The trial will involve 250 patients who have had treatment for lymphoma within 5 years. (It doesn't specify particular types, so I am assuming FL is included.) Half of the participants will take part in eight videoconferences lasting 90 minutes each, where they will learn about three different resilience practices: Mind–body practices like guided imagery, mindfulness, and yoga, bring about a “relaxation response”; cognitive behavioral strategies to identify and reframe negative thoughts; and positive psychology to help with personal growth, social support and healthy behaviors. To compare the results of this practice, the other half of the group will also get some help -- a Health Education Program (HEP) that focuses on health behavior education and self-monitoring. The researchers who designed the study think the SMART 3RP folks will have an even greater Quality of Life than the other group, though both should get some benefit.

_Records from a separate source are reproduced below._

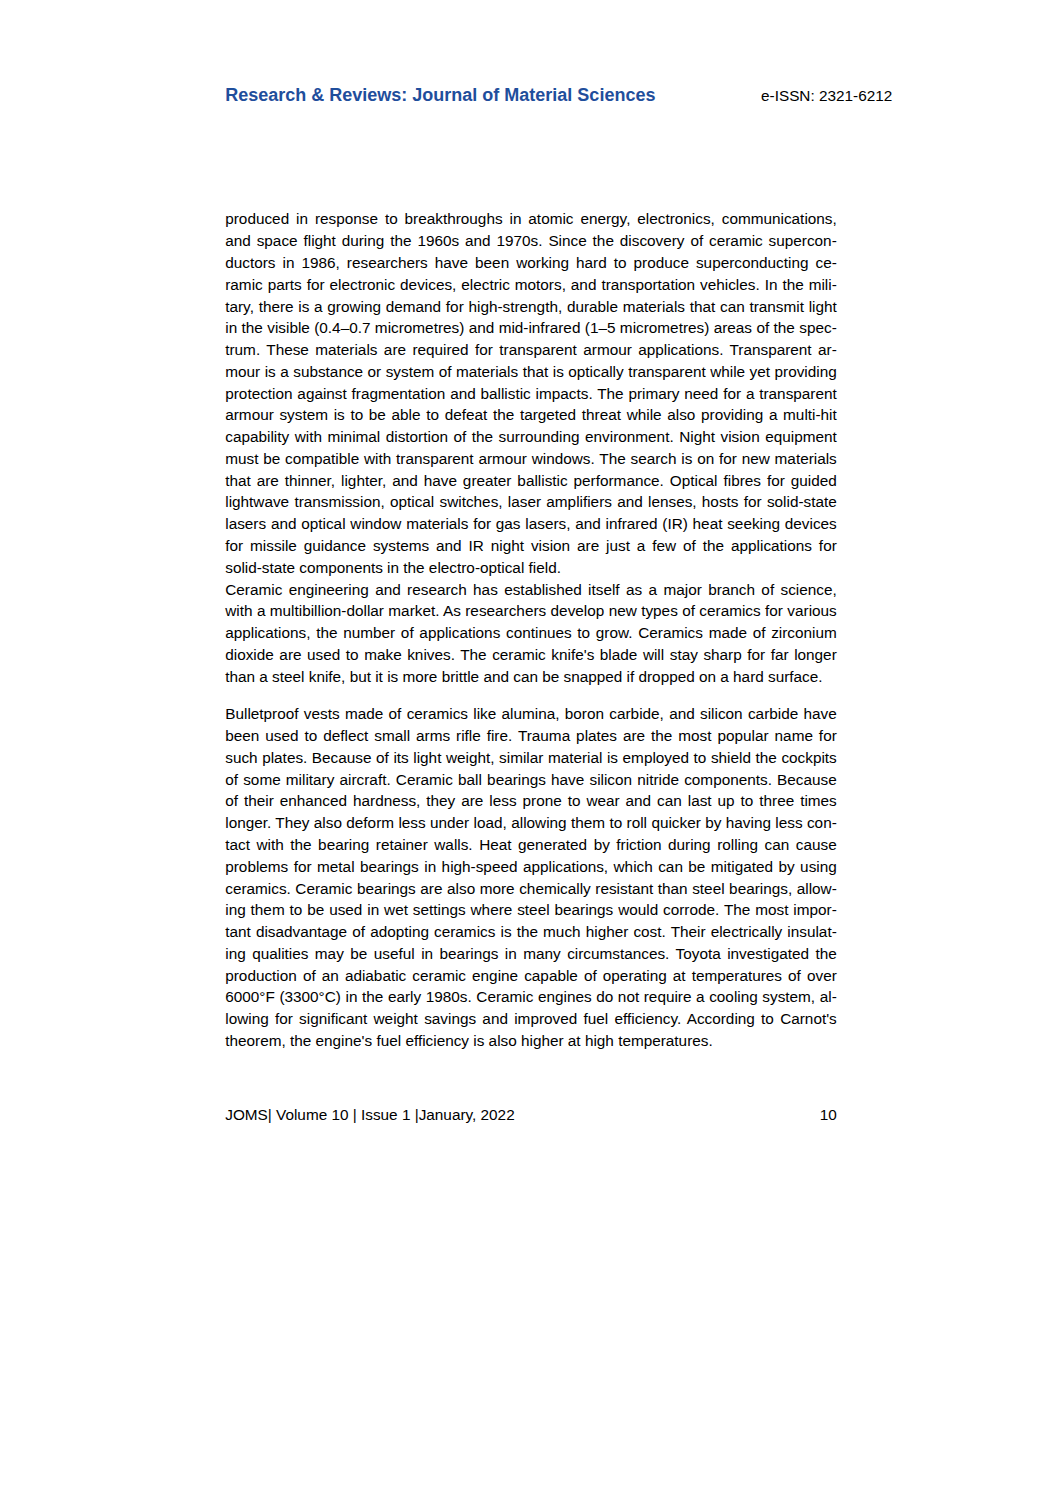Research & Reviews: Journal of Material Sciences
e-ISSN: 2321-6212
produced in response to breakthroughs in atomic energy, electronics, communications, and space flight during the 1960s and 1970s. Since the discovery of ceramic superconductors in 1986, researchers have been working hard to produce superconducting ceramic parts for electronic devices, electric motors, and transportation vehicles. In the military, there is a growing demand for high-strength, durable materials that can transmit light in the visible (0.4–0.7 micrometres) and mid-infrared (1–5 micrometres) areas of the spectrum. These materials are required for transparent armour applications. Transparent armour is a substance or system of materials that is optically transparent while yet providing protection against fragmentation and ballistic impacts. The primary need for a transparent armour system is to be able to defeat the targeted threat while also providing a multi-hit capability with minimal distortion of the surrounding environment. Night vision equipment must be compatible with transparent armour windows. The search is on for new materials that are thinner, lighter, and have greater ballistic performance. Optical fibres for guided lightwave transmission, optical switches, laser amplifiers and lenses, hosts for solid-state lasers and optical window materials for gas lasers, and infrared (IR) heat seeking devices for missile guidance systems and IR night vision are just a few of the applications for solid-state components in the electro-optical field.
Ceramic engineering and research has established itself as a major branch of science, with a multibillion-dollar market. As researchers develop new types of ceramics for various applications, the number of applications continues to grow. Ceramics made of zirconium dioxide are used to make knives. The ceramic knife's blade will stay sharp for far longer than a steel knife, but it is more brittle and can be snapped if dropped on a hard surface.
Bulletproof vests made of ceramics like alumina, boron carbide, and silicon carbide have been used to deflect small arms rifle fire. Trauma plates are the most popular name for such plates. Because of its light weight, similar material is employed to shield the cockpits of some military aircraft. Ceramic ball bearings have silicon nitride components. Because of their enhanced hardness, they are less prone to wear and can last up to three times longer. They also deform less under load, allowing them to roll quicker by having less contact with the bearing retainer walls. Heat generated by friction during rolling can cause problems for metal bearings in high-speed applications, which can be mitigated by using ceramics. Ceramic bearings are also more chemically resistant than steel bearings, allowing them to be used in wet settings where steel bearings would corrode. The most important disadvantage of adopting ceramics is the much higher cost. Their electrically insulating qualities may be useful in bearings in many circumstances. Toyota investigated the production of an adiabatic ceramic engine capable of operating at temperatures of over 6000°F (3300°C) in the early 1980s. Ceramic engines do not require a cooling system, allowing for significant weight savings and improved fuel efficiency. According to Carnot's theorem, the engine's fuel efficiency is also higher at high temperatures.
JOMS| Volume 10 | Issue 1 |January, 2022
10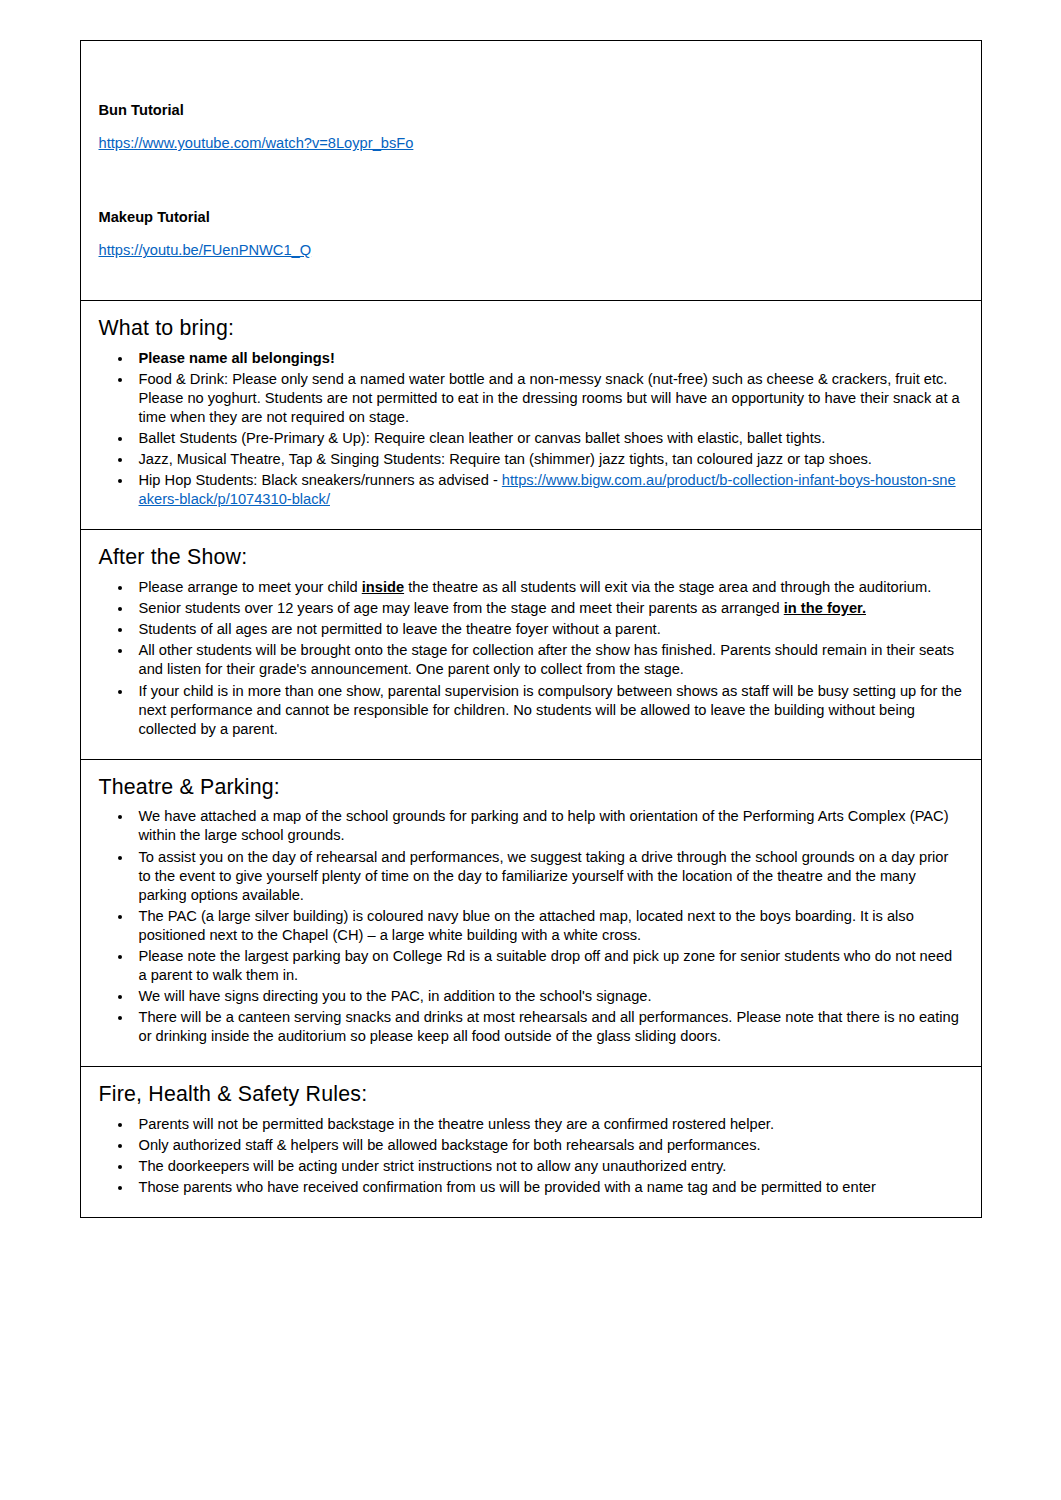Bun Tutorial
https://www.youtube.com/watch?v=8Loypr_bsFo
Makeup Tutorial
https://youtu.be/FUenPNWC1_Q
What to bring:
Please name all belongings!
Food & Drink: Please only send a named water bottle and a non-messy snack (nut-free) such as cheese & crackers, fruit etc. Please no yoghurt. Students are not permitted to eat in the dressing rooms but will have an opportunity to have their snack at a time when they are not required on stage.
Ballet Students (Pre-Primary & Up): Require clean leather or canvas ballet shoes with elastic, ballet tights.
Jazz, Musical Theatre, Tap & Singing Students: Require tan (shimmer) jazz tights, tan coloured jazz or tap shoes.
Hip Hop Students: Black sneakers/runners as advised - https://www.bigw.com.au/product/b-collection-infant-boys-houston-sneakers-black/p/1074310-black/
After the Show:
Please arrange to meet your child inside the theatre as all students will exit via the stage area and through the auditorium.
Senior students over 12 years of age may leave from the stage and meet their parents as arranged in the foyer.
Students of all ages are not permitted to leave the theatre foyer without a parent.
All other students will be brought onto the stage for collection after the show has finished. Parents should remain in their seats and listen for their grade's announcement. One parent only to collect from the stage.
If your child is in more than one show, parental supervision is compulsory between shows as staff will be busy setting up for the next performance and cannot be responsible for children. No students will be allowed to leave the building without being collected by a parent.
Theatre & Parking:
We have attached a map of the school grounds for parking and to help with orientation of the Performing Arts Complex (PAC) within the large school grounds.
To assist you on the day of rehearsal and performances, we suggest taking a drive through the school grounds on a day prior to the event to give yourself plenty of time on the day to familiarize yourself with the location of the theatre and the many parking options available.
The PAC (a large silver building) is coloured navy blue on the attached map, located next to the boys boarding. It is also positioned next to the Chapel (CH) – a large white building with a white cross.
Please note the largest parking bay on College Rd is a suitable drop off and pick up zone for senior students who do not need a parent to walk them in.
We will have signs directing you to the PAC, in addition to the school's signage.
There will be a canteen serving snacks and drinks at most rehearsals and all performances. Please note that there is no eating or drinking inside the auditorium so please keep all food outside of the glass sliding doors.
Fire, Health & Safety Rules:
Parents will not be permitted backstage in the theatre unless they are a confirmed rostered helper.
Only authorized staff & helpers will be allowed backstage for both rehearsals and performances.
The doorkeepers will be acting under strict instructions not to allow any unauthorized entry.
Those parents who have received confirmation from us will be provided with a name tag and be permitted to enter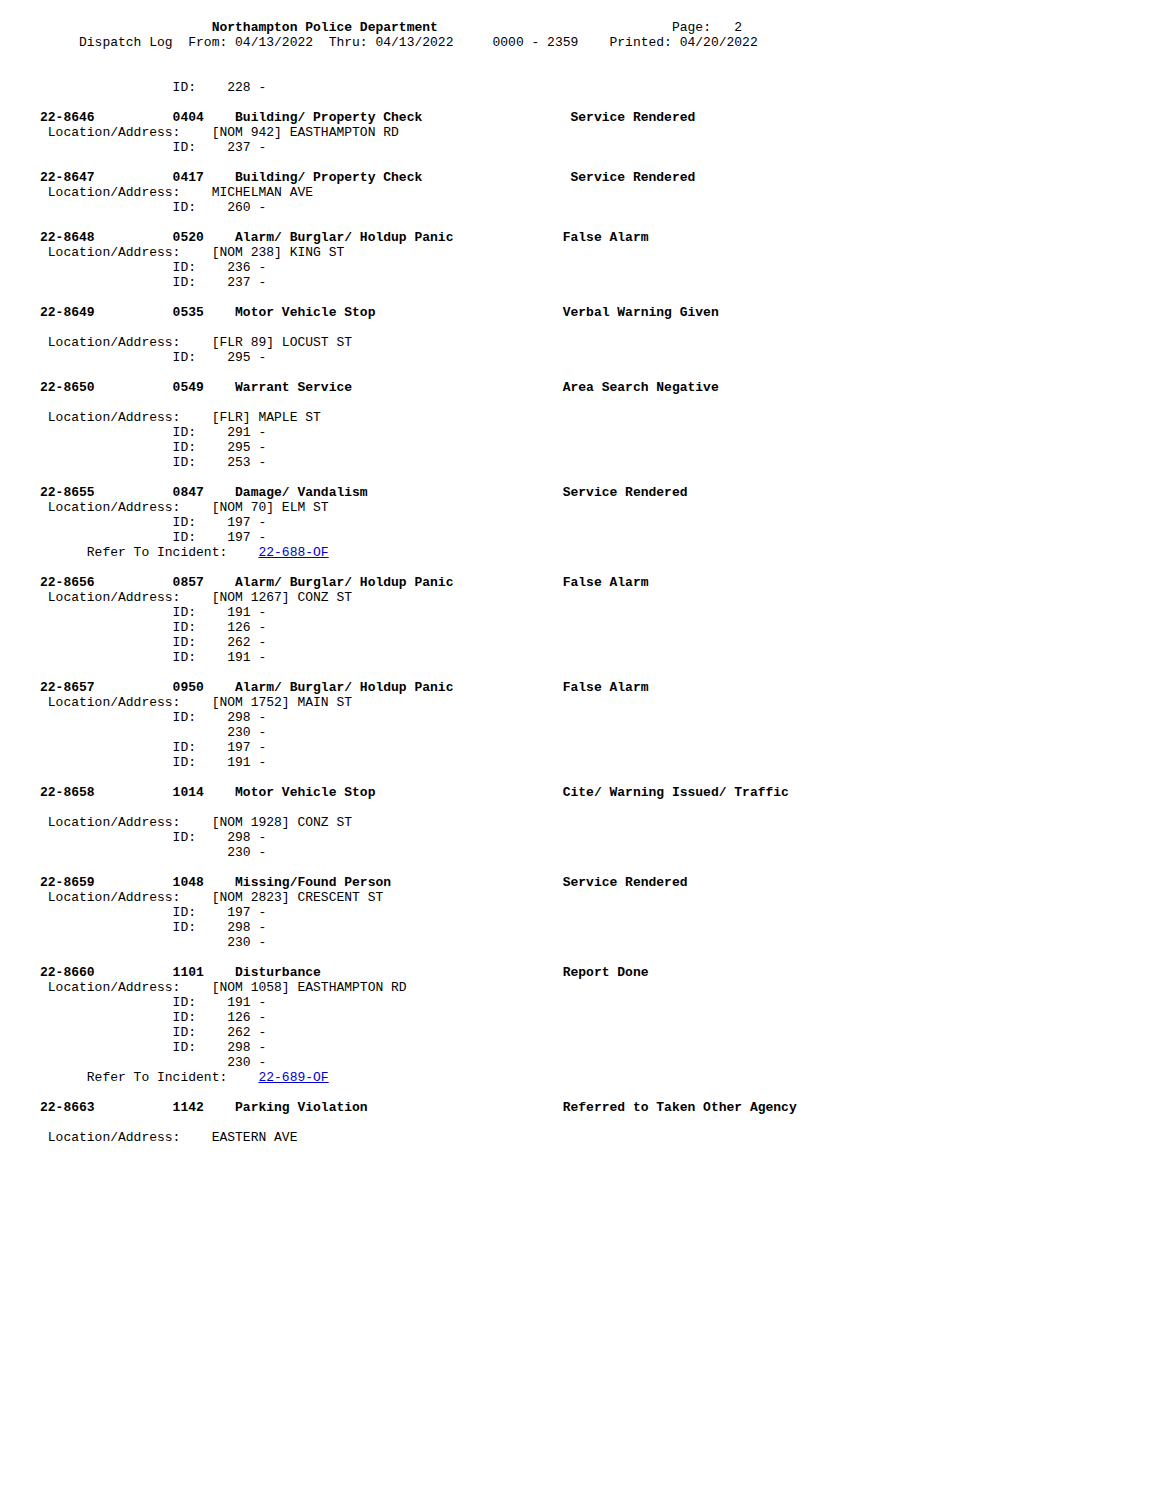Northampton Police Department                              Page:   2
     Dispatch Log  From: 04/13/2022  Thru: 04/13/2022     0000 - 2359    Printed: 04/20/2022


                 ID:    228 -

22-8646          0404    Building/ Property Check                   Service Rendered
 Location/Address:    [NOM 942] EASTHAMPTON RD
                 ID:    237 -

22-8647          0417    Building/ Property Check                   Service Rendered
 Location/Address:    MICHELMAN AVE
                 ID:    260 -

22-8648          0520    Alarm/ Burglar/ Holdup Panic              False Alarm
 Location/Address:    [NOM 238] KING ST
                 ID:    236 -
                 ID:    237 -

22-8649          0535    Motor Vehicle Stop                        Verbal Warning Given

 Location/Address:    [FLR 89] LOCUST ST
                 ID:    295 -

22-8650          0549    Warrant Service                           Area Search Negative

 Location/Address:    [FLR] MAPLE ST
                 ID:    291 -
                 ID:    295 -
                 ID:    253 -

22-8655          0847    Damage/ Vandalism                         Service Rendered
 Location/Address:    [NOM 70] ELM ST
                 ID:    197 -
                 ID:    197 -
      Refer To Incident:    22-688-OF

22-8656          0857    Alarm/ Burglar/ Holdup Panic              False Alarm
 Location/Address:    [NOM 1267] CONZ ST
                 ID:    191 -
                 ID:    126 -
                 ID:    262 -
                 ID:    191 -

22-8657          0950    Alarm/ Burglar/ Holdup Panic              False Alarm
 Location/Address:    [NOM 1752] MAIN ST
                 ID:    298 -
                        230 -
                 ID:    197 -
                 ID:    191 -

22-8658          1014    Motor Vehicle Stop                        Cite/ Warning Issued/ Traffic

 Location/Address:    [NOM 1928] CONZ ST
                 ID:    298 -
                        230 -

22-8659          1048    Missing/Found Person                      Service Rendered
 Location/Address:    [NOM 2823] CRESCENT ST
                 ID:    197 -
                 ID:    298 -
                        230 -

22-8660          1101    Disturbance                               Report Done
 Location/Address:    [NOM 1058] EASTHAMPTON RD
                 ID:    191 -
                 ID:    126 -
                 ID:    262 -
                 ID:    298 -
                        230 -
      Refer To Incident:    22-689-OF

22-8663          1142    Parking Violation                         Referred to Taken Other Agency

 Location/Address:    EASTERN AVE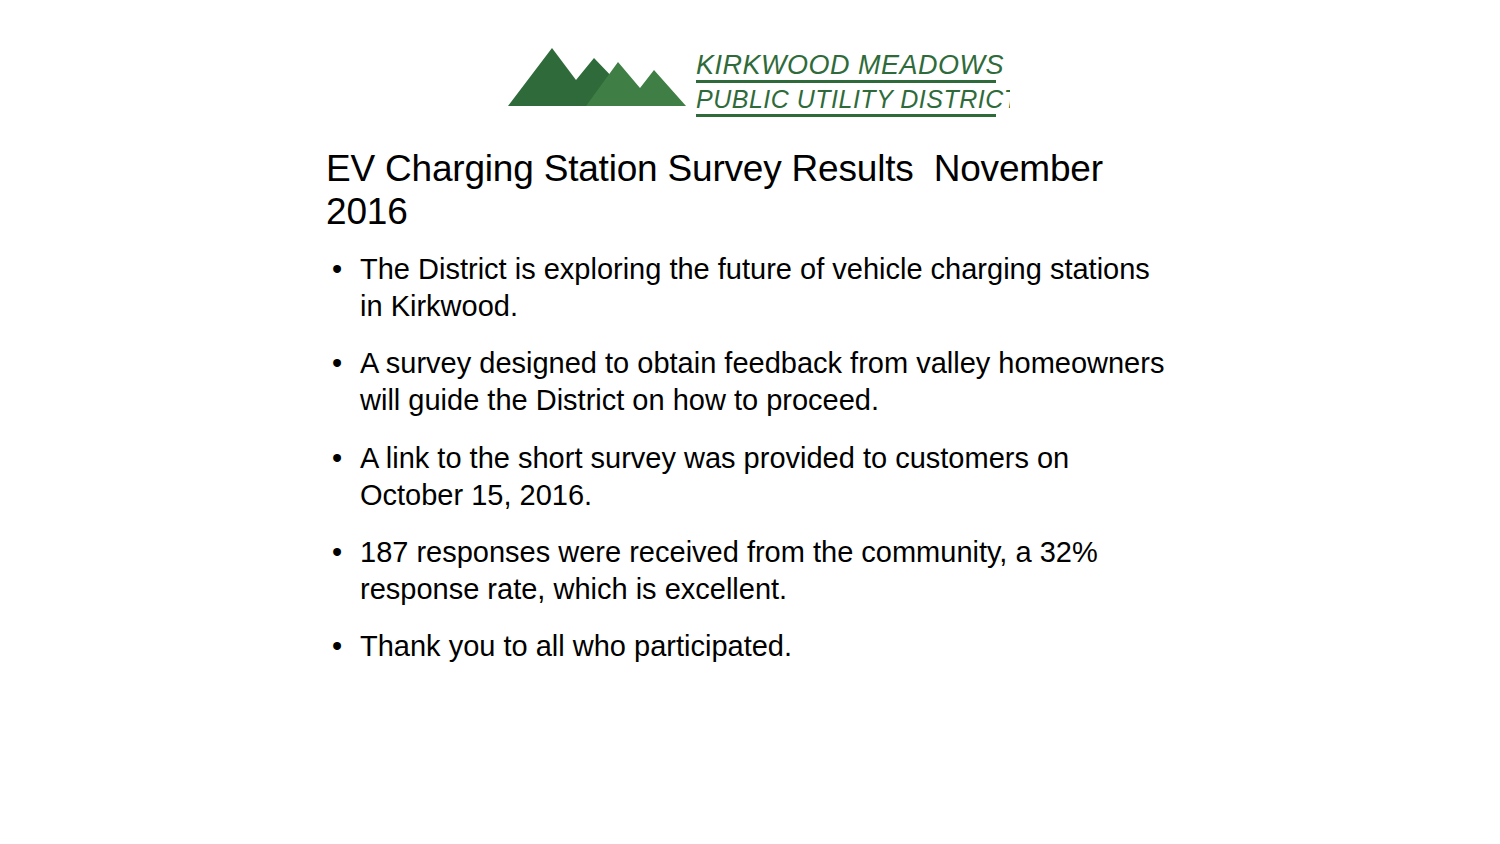KIRKWOOD MEADOWS PUBLIC UTILITY DISTRICT
EV Charging Station Survey Results November 2016
The District is exploring the future of vehicle charging stations in Kirkwood.
A survey designed to obtain feedback from valley homeowners will guide the District on how to proceed.
A link to the short survey was provided to customers on October 15, 2016.
187 responses were received from the community, a 32% response rate, which is excellent.
Thank you to all who participated.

The official .gov site says that recruiting would begin on January 1, 2026, though it also says that recruiting hasn't started yet. It also says that the study will only take place at Massachusetts General Hospital in Boston. However, the Miller School article says it will take place at 3 sites -- Mass General, The Miller School/Sylvester Comprehensive Cancer Institute in Miami, and the Huntsman Cancer Institute in Salt Lake City. (It also says the participants should be within 2 years of treatment, not 5 years.)

So if you live near one of those three sites, consider looking into the trial. The Hospital of Cancer Center website probably has a page devoted to clinical trials, and you can find out more there. Or ask your oncologist. I know some patients are hesitant to go into a trial, and that's OK. But this one seems like the potential benefits are far greater than the risks.

I'm excited about this trial because it recognizes the importance of survivorship, something I have been more and more interested in the farther I get from my own treatment experience. For a disease like FL, where we might live for decades after treatment, or we might need multiple treatments over the years, or we might just need to learn to live with cancer in our bodies, a focus on survivorship is crucial, and a trial that takes it seriously is a wonderful thing.